As Romney and Obama were arguing about this, Crowley interrupted and this exchange occurred:
CROWLEY: He – he did call it an act of terror. It did as well
take – it did as well take two weeks or so for the whole idea there
being a riot out there about this tape to come out. You are correct
ROMNEY: This – the administration – the administration
indicated this was a reaction to a video and was a spontaneous
CROWLEY: It did.
Many commentators are furious with Crowley for this, and regarded it, as one pundit wrote, Crowley “jumping out of the stands and tackling Romney as he was about to score a touchdown.” They also regard it as proof positive of Crowley’s bias, and that the desperate media is willing to do anything to save their anointed leader, Obama.
Again, maybe I’m giving Crowley too much credit, but I think it was her Jim Joyce moment, a bad mistake, but an honest mistake. Later, she tried to clarify her reasoning and said that Romney was essentially correct but used the wrong words. Crowley’s intervention looked bad; it did trip up Romney and gave Obama assistance he didn’t deserve, and was perceived as vindicating the President, which it did not. If Obama knew it was an act of terrorism, why did he tell the United Nation days later that the attack was a spontaneous riot over a video? Romney, of course, could have regained some of the momentum Crowley took away by saying that: he didn’t.
I think Crowley was genuinely trying to end what she saw as bickering over words.
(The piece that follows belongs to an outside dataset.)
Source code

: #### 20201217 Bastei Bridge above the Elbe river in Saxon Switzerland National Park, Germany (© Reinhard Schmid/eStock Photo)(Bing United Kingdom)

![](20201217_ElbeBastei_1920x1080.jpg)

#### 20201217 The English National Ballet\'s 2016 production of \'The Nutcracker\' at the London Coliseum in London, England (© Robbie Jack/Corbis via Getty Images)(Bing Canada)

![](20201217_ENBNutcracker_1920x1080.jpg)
Ann Althouse has pointed out that in doing this, Crowley explicitly violated the pledge that was part of her contract as moderator:
“The moderator will not… intervene in the debate except to acknowledge the questioners from the audience or enforce the time limits, and invite candidate comments during the 2 minute response period.”
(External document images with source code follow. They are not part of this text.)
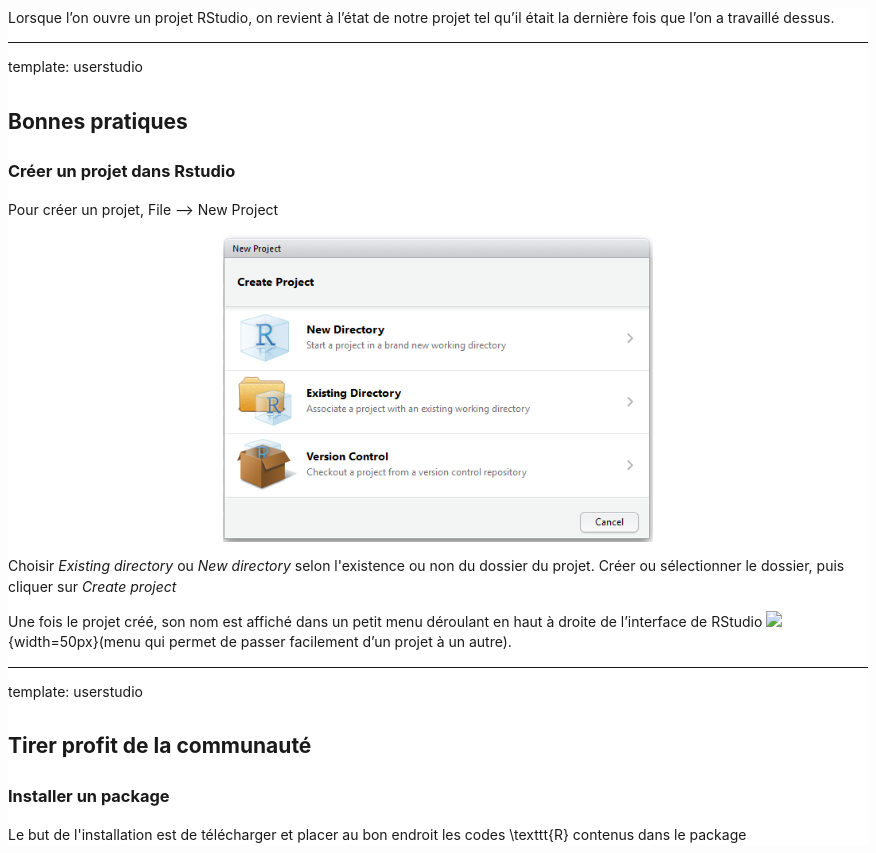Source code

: 
Lorsque l’on ouvre un projet RStudio, on revient à l’état de notre projet tel qu’il était la dernière fois que l’on a travaillé dessus. 

---
template: userstudio
## Bonnes pratiques
### Créer un projet dans Rstudio

Pour créer un projet, File --> New Project 



<img src="../../resources/figs/CreateProject.png" title="plot of chunk rstudio_projet1" alt="plot of chunk rstudio_projet1" width="50%" style="display: block; margin: auto;" />



Choisir *Existing directory* ou *New directory* selon l'existence ou non du dossier du projet. Créer ou sélectionner le dossier, puis cliquer sur *Create project*

Une fois le projet créé, son nom est affiché dans un petit menu déroulant en haut à droite de l’interface de RStudio ![](../resources/common_figs/MenuProjet_reduit){width=50px}(menu qui permet de passer facilement d’un projet à un autre).

---
template: userstudio
## Tirer profit de la communauté 

### Installer un package 

Le but de l'installation est de télécharger et placer au bon endroit les codes \texttt{R} contenus dans le package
Yes, but let’s be fair: this was a donnybrook like no other Presidential debate, and certainly no previous “town meeting” format. Crowley had to do something to keep order. She just chose a bad time to do it in this case. She had a very difficult job, and had to make instant decisions in an environment that she couldn’t have prepared for and that no other moderator faced. She didn’t tackle Romney. She just blew it. I feel badly for her: Crowley finally got her big shot, and what will be remembered is her mistake.
And the audience?
“Undecided”? I doubt it. The applause that greeted the Benghazi exchange was telling as well as inappropriate. CNN admitted that most of those in the audience had voted for Obama in 2008.
UPDATE: It appears that when the audience broke the rules of the debate by applauding, the applause was started by…Michelle Obama. Not cool, not fair, and not right. But it’s her husband. I’m willing to forgive her.
The Most Irritating Misrepresentation Award
I have to give this to the President for making my head explode a second time (I had just screwed on a new one after the 72% blast) when he once again falsely described the Arizona Immigration law as he has before:
“Part of the Arizona law said that law enforcement officers could stop folks because they suspected maybe they looked like they might be undocumented workers and check their papers. You know what? If my daughter or yours looks to somebody like they’re not a citizen, I don’t want – I don’t want to empower somebody like that.”
The law doesn’t and never has justified stopping individuals based on looks. The President knows this, and I have to presume, since he has used this description of the Arizona law more than once and for more than two years, that he is intentionally misrepresenting it to alarm Hispanic American citizens.